As the goblins bore down upon them, every Freeglader felt his heart race and his stomach churn. The ground itself trembled beneath the marching feet of the massed ranks of the goblins, and as they drew closer, the sun dazzlingly bright behind them, they started chanting – a single word, over and over…
‘Blood! Blood! Blood! Blood! Blood…’
A hundred strides apart … Ninety … Eighty … The Freegladers could smell the foul odour of their enemies' unwashed bodies.
Seventy … sixty … fifty s
trides. They could see the tattoos emblazoned on their skins, and hear the sinister jangle of their barbaric battle-rings above the continuing thud-thud-thud …
Closer and closer. The goblins' chants had turned now into a frenzied, guttural howl mixed with a different noise…

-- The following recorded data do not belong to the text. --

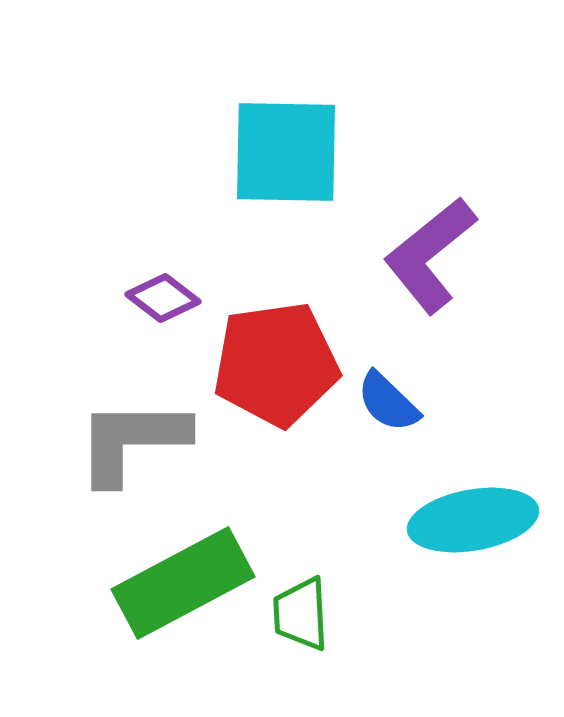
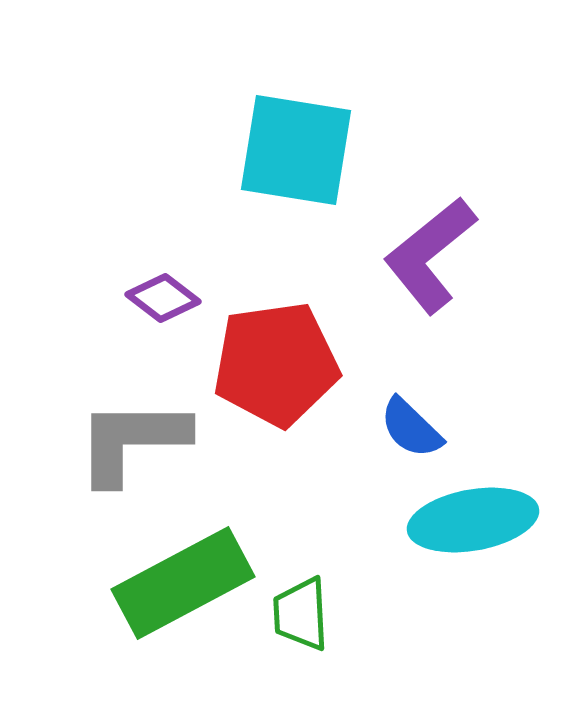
cyan square: moved 10 px right, 2 px up; rotated 8 degrees clockwise
blue semicircle: moved 23 px right, 26 px down
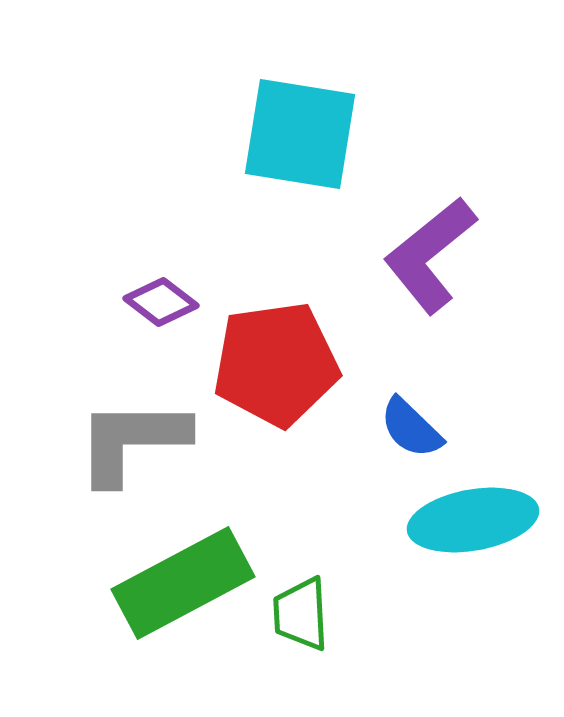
cyan square: moved 4 px right, 16 px up
purple diamond: moved 2 px left, 4 px down
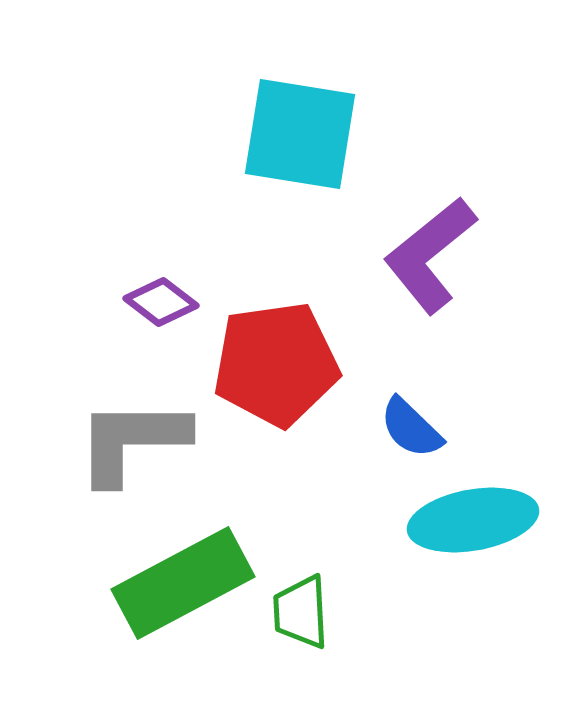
green trapezoid: moved 2 px up
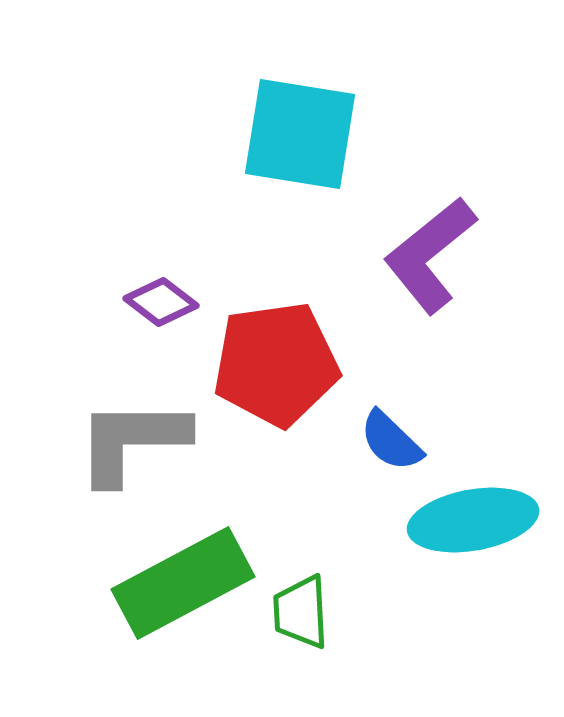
blue semicircle: moved 20 px left, 13 px down
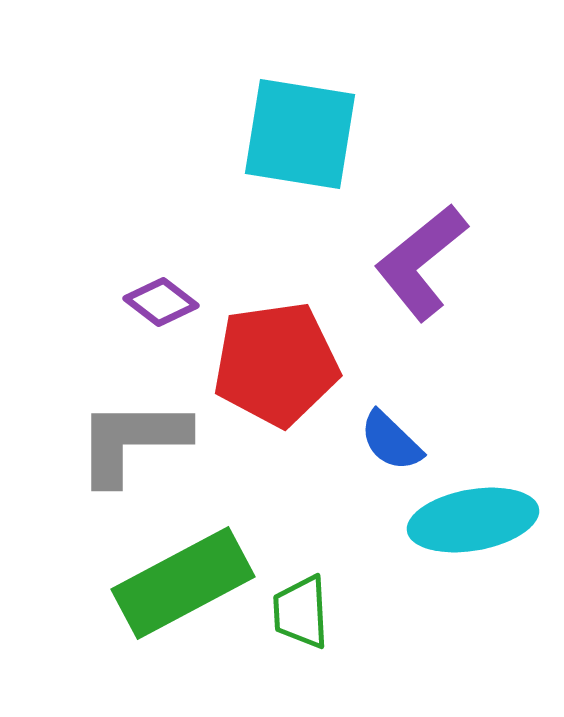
purple L-shape: moved 9 px left, 7 px down
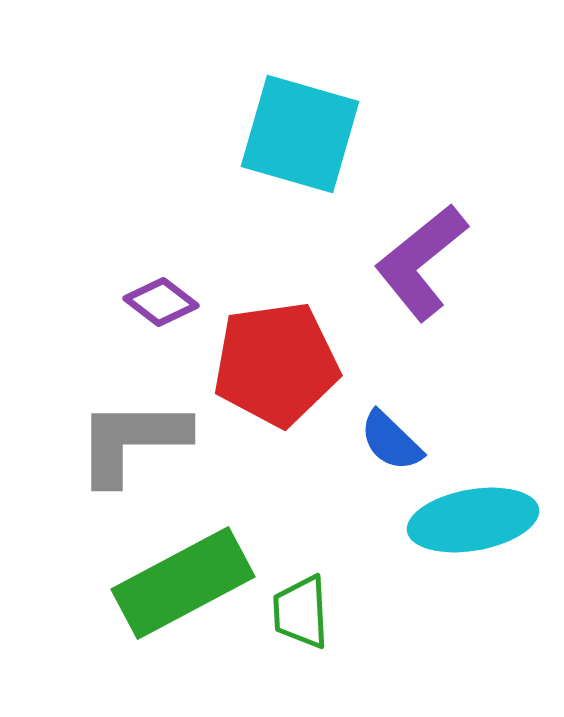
cyan square: rotated 7 degrees clockwise
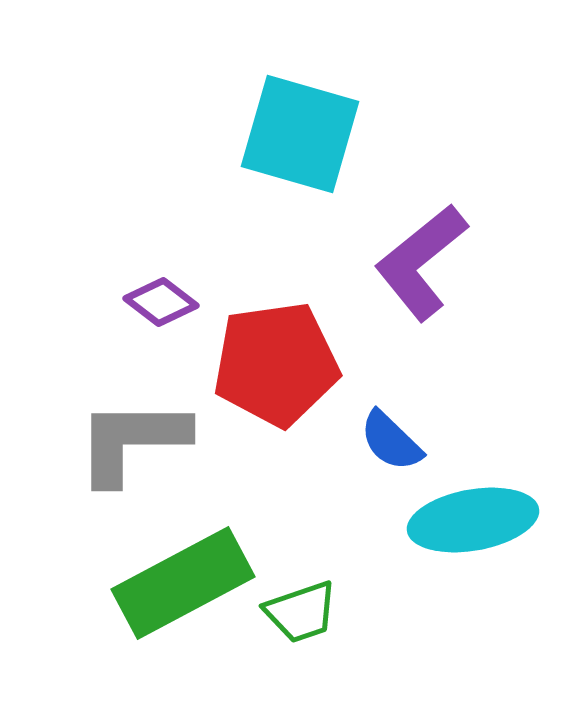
green trapezoid: rotated 106 degrees counterclockwise
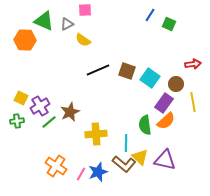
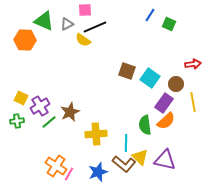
black line: moved 3 px left, 43 px up
pink line: moved 12 px left
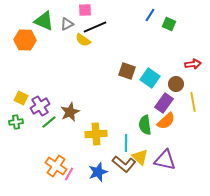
green cross: moved 1 px left, 1 px down
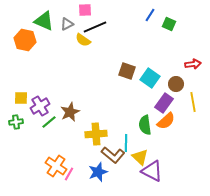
orange hexagon: rotated 10 degrees clockwise
yellow square: rotated 24 degrees counterclockwise
purple triangle: moved 13 px left, 11 px down; rotated 15 degrees clockwise
brown L-shape: moved 11 px left, 9 px up
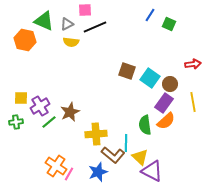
yellow semicircle: moved 12 px left, 2 px down; rotated 28 degrees counterclockwise
brown circle: moved 6 px left
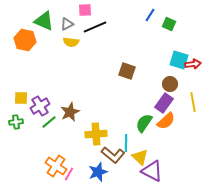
cyan square: moved 29 px right, 18 px up; rotated 18 degrees counterclockwise
green semicircle: moved 1 px left, 2 px up; rotated 42 degrees clockwise
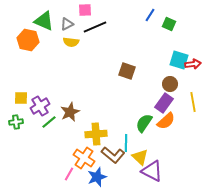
orange hexagon: moved 3 px right
orange cross: moved 28 px right, 8 px up
blue star: moved 1 px left, 5 px down
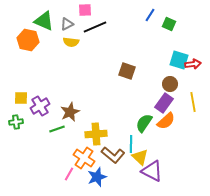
green line: moved 8 px right, 7 px down; rotated 21 degrees clockwise
cyan line: moved 5 px right, 1 px down
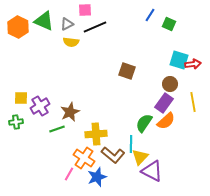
orange hexagon: moved 10 px left, 13 px up; rotated 15 degrees clockwise
yellow triangle: rotated 30 degrees clockwise
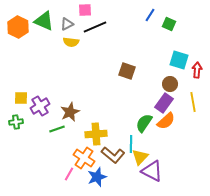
red arrow: moved 4 px right, 6 px down; rotated 77 degrees counterclockwise
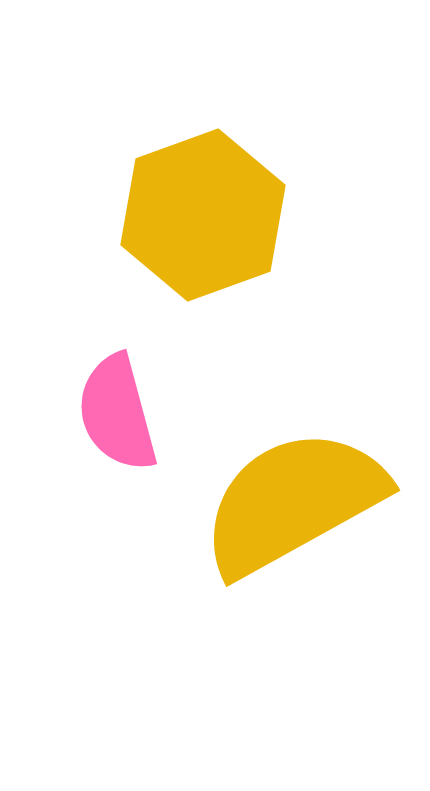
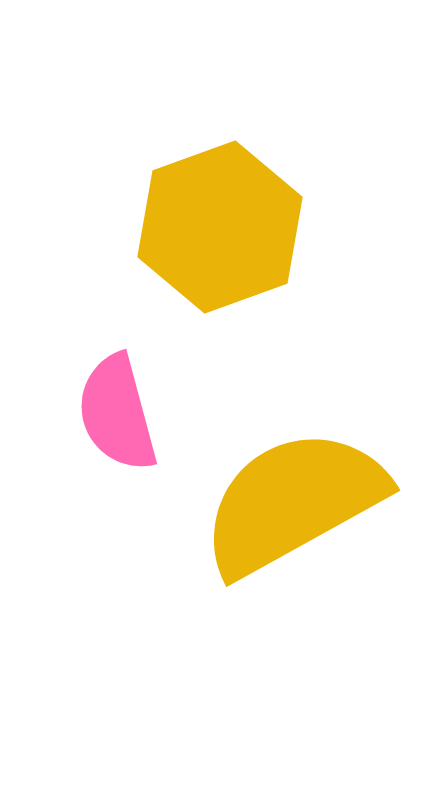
yellow hexagon: moved 17 px right, 12 px down
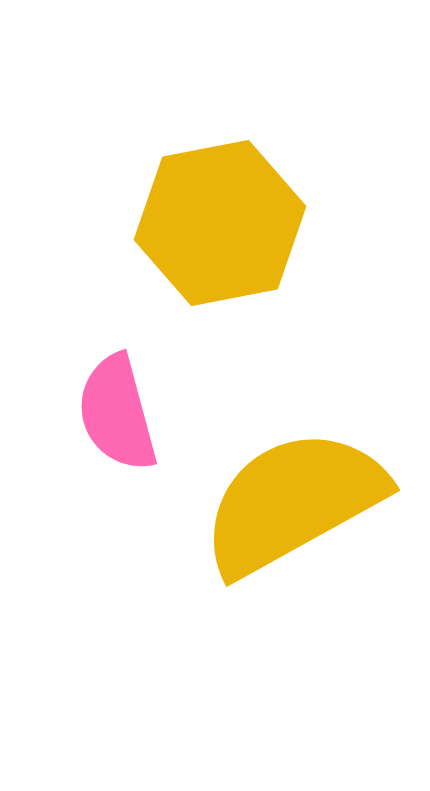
yellow hexagon: moved 4 px up; rotated 9 degrees clockwise
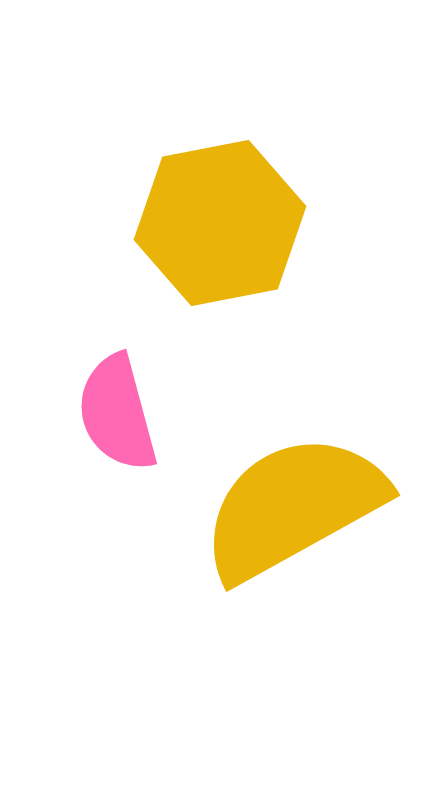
yellow semicircle: moved 5 px down
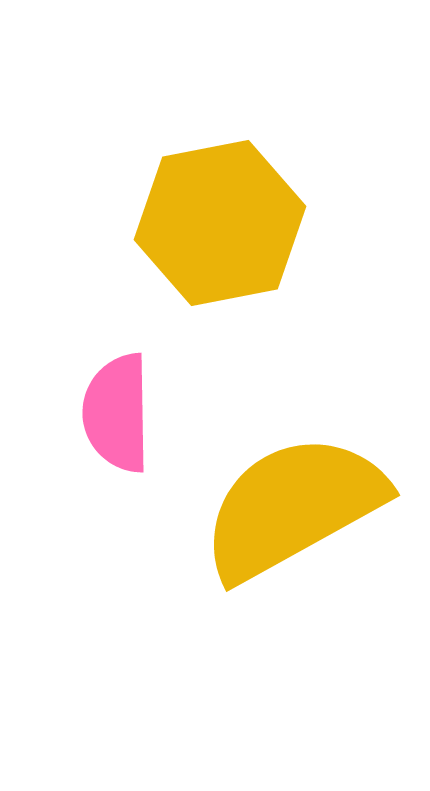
pink semicircle: rotated 14 degrees clockwise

Felix gasped. The noise wasn't coming from the ranks of the goblins. It was coming from the fringes of the forest to the east – a loud, yodelling cry that sliced through the still afternoon air.
The goblins seemed oblivious to it. Lost in their blood-lust, they thundered on, closing the gap…
Thirty strides … Twenty…
Now, he could see the reds of their bloodshot eyes. This was it. The Freegladers' last stand…
Fifteen … Ten…
All at once, the yodelling reached fever-pitch and out of the dark-green edges of the Deepwood forest came a great, seething brown mass which tore into the flat-heads on the goblin army's left-hand flank. Mighty goblin warriors were picked up and flung screaming through the air, as the ferocious beasts – all whirring claws and flashing tusks – tore through the goblin ranks like a blade through butterwood.
Rook leaned forward in his saddle as Chinquix snorted and skittered about uneasily. ‘Banderbears,’ he breathed. ‘A convocation of banderbears!’
In front of the Freegladers, the elite of the goblin army was disintegrating. A flat-head swung his studded cudgel, only to have it knocked from his hands like a young'un's rattle – and his head crushed a moment later by a banderbear's tusked bite. A pair of long-hairs, their battleaxes swinging above their heads, were felled as one, as a huge, dark-brown banderbear struck out with one mighty claw.
First one, then two, then three hammerhead goblins were skewered on their own serrated swords, then tossed to the ground and trampled by roaring bander-bears, their fur red with blood.
Those not slaughtered threw down their weapons and fled back towards the mass of lop-ear and tusked goblins to the rear, who were looking on in dumbstruck amazement. The banderbears – now as red with goblin blood as the emblem on Rook's tunic – threw back their great heads and bellowed in triumph.